> **BRANO DA LEGGERE**
::::

In ottobre la nuova Commissione europea
Dopo le elezioni per l’Europarlamento, in ottobre verrà rinnovata la Commissione europea. Il toto-nomine è già iniziato; sicuramente fuori dai giochi Louis Michel, Commissario per lo Sviluppo e gli aiuti umanitari.

A Louis Michel, attuale commissario dell’Unione europea per lo sviluppo e gli aiuti umanitari, non verrà rinnovato l’incarico, quando, il prossimo ottobre, verrà nominata la nuova Commissione.
La decisione è stata presa dal governo belga, che intende proporre per il suo ruolo l’attuale ministro per gli Affari Esteri Karel De Gucht, del partito liberale fiammingo.
Michel si è sempre opposto ad ogni tipo di sanzioni contro i leader africani, respingendo molte delle proposte avanzate dal Parlamento europeo, che miravano a colpire i comportamenti antidemocratici, per esempio di dittatori come Meles Zenawi in Etiopia, o di Isayas Afeworki in Eritrea.
Michel ha sempre spinto per il sostegno economico ai paesi africani, per “dotare l’Africa di una spina dorsale”, presupposto per “la crescita, il commercio, l’integrazione, la lotta alla povertà.” Per questo, dal suo insediamento, nel 2004, la Commissione Barroso di cui Michel fa parte, ha proposto numerosi impegni a favore dei paesi africani.

::::

> **MATERIALE DI PARTENZA**
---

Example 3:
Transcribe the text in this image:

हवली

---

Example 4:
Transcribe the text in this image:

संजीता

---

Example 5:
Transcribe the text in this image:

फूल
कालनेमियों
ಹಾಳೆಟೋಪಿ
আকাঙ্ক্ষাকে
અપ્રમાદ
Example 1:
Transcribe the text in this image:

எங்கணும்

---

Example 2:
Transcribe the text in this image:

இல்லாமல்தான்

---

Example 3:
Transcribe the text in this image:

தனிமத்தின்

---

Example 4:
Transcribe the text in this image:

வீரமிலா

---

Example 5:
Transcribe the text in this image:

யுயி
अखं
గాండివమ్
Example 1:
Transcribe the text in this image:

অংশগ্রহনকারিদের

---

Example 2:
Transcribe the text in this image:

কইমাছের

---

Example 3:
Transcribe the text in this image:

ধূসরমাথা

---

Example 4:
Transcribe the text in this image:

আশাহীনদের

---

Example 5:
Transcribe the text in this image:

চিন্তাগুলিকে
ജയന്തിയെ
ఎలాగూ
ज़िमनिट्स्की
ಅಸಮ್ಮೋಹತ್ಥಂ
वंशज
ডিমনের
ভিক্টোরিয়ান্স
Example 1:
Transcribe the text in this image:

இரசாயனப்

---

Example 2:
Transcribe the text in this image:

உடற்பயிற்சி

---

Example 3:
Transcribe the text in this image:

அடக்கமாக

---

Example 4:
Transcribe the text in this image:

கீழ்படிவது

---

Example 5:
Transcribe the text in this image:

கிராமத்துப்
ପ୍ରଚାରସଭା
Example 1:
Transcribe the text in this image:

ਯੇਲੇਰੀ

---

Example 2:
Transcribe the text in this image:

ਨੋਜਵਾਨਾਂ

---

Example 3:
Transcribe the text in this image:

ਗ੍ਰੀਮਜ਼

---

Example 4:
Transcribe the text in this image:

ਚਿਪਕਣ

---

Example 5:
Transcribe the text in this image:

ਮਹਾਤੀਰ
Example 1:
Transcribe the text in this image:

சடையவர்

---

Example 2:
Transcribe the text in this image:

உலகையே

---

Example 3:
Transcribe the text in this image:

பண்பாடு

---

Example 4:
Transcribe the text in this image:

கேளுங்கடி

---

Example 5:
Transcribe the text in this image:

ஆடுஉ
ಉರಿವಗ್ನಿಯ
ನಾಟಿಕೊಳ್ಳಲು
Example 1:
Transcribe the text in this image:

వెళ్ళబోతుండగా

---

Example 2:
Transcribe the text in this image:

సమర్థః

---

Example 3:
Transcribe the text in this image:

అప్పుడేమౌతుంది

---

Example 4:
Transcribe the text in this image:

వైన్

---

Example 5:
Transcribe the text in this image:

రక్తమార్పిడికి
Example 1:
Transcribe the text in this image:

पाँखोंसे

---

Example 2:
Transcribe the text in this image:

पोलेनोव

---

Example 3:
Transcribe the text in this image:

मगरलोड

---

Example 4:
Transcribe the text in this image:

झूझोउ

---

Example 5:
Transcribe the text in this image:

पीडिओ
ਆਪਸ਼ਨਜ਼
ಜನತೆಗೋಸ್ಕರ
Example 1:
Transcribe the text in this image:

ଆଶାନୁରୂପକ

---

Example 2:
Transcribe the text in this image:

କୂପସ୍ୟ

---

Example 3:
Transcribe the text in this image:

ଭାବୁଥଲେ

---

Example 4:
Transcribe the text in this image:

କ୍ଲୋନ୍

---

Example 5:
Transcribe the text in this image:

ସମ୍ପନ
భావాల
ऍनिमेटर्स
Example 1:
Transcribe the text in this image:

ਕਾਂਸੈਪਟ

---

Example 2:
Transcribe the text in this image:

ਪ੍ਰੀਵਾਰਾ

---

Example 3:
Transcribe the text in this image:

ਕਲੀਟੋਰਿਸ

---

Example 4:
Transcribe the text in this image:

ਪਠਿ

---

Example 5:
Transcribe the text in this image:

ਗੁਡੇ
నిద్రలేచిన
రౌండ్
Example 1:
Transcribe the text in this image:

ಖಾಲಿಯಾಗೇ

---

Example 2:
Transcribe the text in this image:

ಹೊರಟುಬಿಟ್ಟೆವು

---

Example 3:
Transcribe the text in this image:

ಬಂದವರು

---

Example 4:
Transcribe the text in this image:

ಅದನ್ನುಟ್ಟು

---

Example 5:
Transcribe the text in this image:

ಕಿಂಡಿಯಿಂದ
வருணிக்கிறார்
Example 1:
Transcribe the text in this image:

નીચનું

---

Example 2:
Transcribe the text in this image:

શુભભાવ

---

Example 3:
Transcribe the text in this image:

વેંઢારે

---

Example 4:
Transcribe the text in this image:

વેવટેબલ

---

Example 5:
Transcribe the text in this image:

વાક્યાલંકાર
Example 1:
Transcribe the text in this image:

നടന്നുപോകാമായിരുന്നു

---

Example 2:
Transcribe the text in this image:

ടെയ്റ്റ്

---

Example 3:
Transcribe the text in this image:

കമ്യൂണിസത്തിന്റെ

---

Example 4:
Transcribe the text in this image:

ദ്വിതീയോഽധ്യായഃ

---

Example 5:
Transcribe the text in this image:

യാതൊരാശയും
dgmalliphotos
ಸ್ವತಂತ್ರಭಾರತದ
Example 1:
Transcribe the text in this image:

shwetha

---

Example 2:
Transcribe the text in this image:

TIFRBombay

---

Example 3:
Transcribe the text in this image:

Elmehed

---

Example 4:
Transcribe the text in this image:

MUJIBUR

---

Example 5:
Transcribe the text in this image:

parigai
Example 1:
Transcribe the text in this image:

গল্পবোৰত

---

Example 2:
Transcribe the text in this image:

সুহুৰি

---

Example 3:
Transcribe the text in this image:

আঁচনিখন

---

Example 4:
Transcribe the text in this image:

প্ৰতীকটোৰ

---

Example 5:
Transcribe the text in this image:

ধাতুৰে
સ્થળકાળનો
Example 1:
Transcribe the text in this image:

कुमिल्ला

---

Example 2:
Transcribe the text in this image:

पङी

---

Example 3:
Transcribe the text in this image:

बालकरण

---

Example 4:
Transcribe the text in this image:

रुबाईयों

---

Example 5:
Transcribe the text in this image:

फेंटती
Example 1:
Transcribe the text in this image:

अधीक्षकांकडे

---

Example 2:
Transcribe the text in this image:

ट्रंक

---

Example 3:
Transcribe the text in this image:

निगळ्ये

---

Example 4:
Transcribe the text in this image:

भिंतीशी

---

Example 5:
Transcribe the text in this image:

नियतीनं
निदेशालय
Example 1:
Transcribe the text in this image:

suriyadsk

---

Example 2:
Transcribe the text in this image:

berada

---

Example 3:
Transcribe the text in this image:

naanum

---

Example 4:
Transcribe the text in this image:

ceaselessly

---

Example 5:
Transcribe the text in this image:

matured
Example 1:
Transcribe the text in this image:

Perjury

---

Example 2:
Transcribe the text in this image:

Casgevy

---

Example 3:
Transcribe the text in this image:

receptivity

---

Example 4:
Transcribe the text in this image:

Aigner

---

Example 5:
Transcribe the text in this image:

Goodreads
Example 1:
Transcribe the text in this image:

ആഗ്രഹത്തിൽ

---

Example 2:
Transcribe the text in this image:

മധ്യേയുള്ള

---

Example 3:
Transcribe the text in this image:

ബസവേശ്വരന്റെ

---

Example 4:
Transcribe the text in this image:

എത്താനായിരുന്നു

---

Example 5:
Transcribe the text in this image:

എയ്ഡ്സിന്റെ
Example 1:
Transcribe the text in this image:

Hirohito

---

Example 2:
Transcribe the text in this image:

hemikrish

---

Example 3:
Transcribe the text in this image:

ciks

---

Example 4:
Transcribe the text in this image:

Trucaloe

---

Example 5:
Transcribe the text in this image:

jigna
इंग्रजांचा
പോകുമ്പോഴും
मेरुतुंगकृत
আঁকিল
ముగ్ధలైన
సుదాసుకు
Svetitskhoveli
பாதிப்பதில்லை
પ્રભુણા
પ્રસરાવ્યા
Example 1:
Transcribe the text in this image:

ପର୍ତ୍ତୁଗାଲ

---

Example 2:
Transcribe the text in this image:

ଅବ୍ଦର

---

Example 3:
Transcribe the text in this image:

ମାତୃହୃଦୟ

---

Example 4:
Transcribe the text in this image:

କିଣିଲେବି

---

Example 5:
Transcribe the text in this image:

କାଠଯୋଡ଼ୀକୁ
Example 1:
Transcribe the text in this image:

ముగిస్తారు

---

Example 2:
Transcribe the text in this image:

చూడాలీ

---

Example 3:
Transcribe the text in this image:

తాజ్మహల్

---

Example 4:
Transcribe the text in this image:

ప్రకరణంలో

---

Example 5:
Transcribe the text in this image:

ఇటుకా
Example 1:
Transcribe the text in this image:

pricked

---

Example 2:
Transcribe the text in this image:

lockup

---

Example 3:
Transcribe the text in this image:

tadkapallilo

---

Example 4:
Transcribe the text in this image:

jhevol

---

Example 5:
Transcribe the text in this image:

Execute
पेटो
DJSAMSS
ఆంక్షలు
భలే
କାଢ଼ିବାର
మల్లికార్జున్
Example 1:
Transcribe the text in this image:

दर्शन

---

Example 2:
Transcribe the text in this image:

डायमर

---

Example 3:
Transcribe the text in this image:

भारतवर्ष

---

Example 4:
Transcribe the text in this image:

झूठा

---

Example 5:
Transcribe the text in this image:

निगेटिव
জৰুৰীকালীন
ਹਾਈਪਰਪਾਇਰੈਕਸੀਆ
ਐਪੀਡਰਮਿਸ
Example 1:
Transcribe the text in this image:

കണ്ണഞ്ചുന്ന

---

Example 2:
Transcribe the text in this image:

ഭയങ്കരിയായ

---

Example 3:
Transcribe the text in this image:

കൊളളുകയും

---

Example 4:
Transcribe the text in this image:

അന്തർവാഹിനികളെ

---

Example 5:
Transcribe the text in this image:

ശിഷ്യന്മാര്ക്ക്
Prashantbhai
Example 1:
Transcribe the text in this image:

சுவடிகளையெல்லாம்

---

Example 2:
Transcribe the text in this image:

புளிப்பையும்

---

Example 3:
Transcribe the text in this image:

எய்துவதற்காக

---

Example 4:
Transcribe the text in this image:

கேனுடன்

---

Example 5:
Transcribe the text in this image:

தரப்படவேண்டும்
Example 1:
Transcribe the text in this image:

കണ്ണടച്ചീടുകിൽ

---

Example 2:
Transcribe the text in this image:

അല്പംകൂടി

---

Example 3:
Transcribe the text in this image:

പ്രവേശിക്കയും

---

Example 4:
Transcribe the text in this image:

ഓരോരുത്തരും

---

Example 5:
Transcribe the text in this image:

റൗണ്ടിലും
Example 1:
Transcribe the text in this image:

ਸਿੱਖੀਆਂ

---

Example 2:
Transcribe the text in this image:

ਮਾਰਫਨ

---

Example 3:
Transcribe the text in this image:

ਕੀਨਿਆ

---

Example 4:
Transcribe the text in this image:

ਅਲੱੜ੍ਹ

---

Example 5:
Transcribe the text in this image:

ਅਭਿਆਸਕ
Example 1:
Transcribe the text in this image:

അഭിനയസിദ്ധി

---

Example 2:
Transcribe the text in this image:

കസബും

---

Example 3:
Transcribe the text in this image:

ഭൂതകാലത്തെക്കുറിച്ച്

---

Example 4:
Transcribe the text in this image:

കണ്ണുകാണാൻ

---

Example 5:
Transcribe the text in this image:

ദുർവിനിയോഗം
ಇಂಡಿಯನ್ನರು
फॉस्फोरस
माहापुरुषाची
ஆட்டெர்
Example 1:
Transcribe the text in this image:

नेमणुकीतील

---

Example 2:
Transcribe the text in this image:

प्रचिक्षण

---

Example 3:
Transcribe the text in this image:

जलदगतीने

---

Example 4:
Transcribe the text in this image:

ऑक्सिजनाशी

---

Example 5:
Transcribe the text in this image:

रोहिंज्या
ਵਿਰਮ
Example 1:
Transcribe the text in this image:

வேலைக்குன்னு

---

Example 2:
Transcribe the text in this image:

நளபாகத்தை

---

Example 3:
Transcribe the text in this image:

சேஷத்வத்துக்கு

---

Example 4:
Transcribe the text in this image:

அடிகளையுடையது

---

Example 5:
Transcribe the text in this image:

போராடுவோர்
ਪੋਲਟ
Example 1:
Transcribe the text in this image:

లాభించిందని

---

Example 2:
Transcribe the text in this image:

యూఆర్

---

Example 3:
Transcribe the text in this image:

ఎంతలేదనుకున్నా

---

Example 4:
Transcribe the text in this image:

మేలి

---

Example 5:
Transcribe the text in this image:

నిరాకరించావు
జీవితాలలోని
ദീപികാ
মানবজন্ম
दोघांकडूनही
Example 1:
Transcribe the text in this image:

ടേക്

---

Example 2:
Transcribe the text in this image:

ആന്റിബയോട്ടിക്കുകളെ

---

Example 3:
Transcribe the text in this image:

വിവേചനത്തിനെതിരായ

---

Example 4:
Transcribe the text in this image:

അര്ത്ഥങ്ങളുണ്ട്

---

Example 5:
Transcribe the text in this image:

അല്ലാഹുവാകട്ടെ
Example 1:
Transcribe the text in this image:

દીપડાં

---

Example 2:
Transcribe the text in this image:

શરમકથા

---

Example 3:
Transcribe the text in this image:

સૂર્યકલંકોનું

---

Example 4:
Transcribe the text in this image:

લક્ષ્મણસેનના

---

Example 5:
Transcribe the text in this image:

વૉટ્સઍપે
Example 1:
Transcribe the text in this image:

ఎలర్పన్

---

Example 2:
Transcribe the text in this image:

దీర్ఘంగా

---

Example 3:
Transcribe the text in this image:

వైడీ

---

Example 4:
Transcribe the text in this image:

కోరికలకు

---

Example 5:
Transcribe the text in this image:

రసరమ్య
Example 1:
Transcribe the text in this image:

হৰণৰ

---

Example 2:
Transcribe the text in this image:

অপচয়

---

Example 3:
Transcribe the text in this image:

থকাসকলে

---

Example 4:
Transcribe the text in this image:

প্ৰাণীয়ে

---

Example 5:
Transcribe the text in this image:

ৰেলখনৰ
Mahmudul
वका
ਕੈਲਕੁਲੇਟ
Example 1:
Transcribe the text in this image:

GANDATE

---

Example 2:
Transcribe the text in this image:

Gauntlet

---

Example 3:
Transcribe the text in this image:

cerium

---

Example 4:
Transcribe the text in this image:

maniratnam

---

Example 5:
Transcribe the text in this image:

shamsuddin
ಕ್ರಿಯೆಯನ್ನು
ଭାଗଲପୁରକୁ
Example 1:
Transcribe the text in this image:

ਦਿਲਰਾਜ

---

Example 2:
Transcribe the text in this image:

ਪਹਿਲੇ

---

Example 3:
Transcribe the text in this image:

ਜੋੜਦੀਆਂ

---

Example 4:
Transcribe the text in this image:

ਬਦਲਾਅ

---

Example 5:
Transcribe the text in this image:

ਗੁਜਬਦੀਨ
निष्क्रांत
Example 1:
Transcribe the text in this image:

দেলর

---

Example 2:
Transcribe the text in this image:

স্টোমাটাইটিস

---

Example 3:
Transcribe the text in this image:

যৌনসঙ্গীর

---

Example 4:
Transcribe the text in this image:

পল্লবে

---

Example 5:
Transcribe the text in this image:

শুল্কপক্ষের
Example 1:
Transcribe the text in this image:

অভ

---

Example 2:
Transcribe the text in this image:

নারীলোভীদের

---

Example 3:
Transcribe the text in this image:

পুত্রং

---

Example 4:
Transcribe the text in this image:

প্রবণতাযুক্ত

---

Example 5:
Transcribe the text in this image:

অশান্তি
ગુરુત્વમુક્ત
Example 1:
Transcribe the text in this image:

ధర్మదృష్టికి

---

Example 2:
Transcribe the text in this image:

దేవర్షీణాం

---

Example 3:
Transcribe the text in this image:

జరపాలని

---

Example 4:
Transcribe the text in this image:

::::

> **ELENCO DEI COMPITI**
1. Nel testo sulla nuova Commissione europea, chi intende proporre il governo belga per il ruolo di Louis Michel?
2. Sostituisci "ottobre" con "novembre" nel passo del testo sulla nuova Commissione europea che va da "In ottobre la" fino a "la nuova Commissione." compreso, e riporta il passo così modificato.

> **RISPOSTE DATE**
1. L'attuale ministro per gli Affari Esteri Karel De Gucht, del partito liberale fiammingo.

2.
In novembre la nuova Commissione europea
Dopo le elezioni per l’Europarlamento, in novembre verrà rinnovata la Commissione europea. Il toto-nomine è già iniziato; sicuramente fuori dai giochi Louis Michel, Commissario per lo Sviluppo e gli aiuti umanitari.

A Louis Michel, attuale commissario dell’Unione europea per lo sviluppo e gli aiuti umanitari, non verrà rinnovato l’incarico, quando, il prossimo novembre, verrà nominata la nuova Commissione.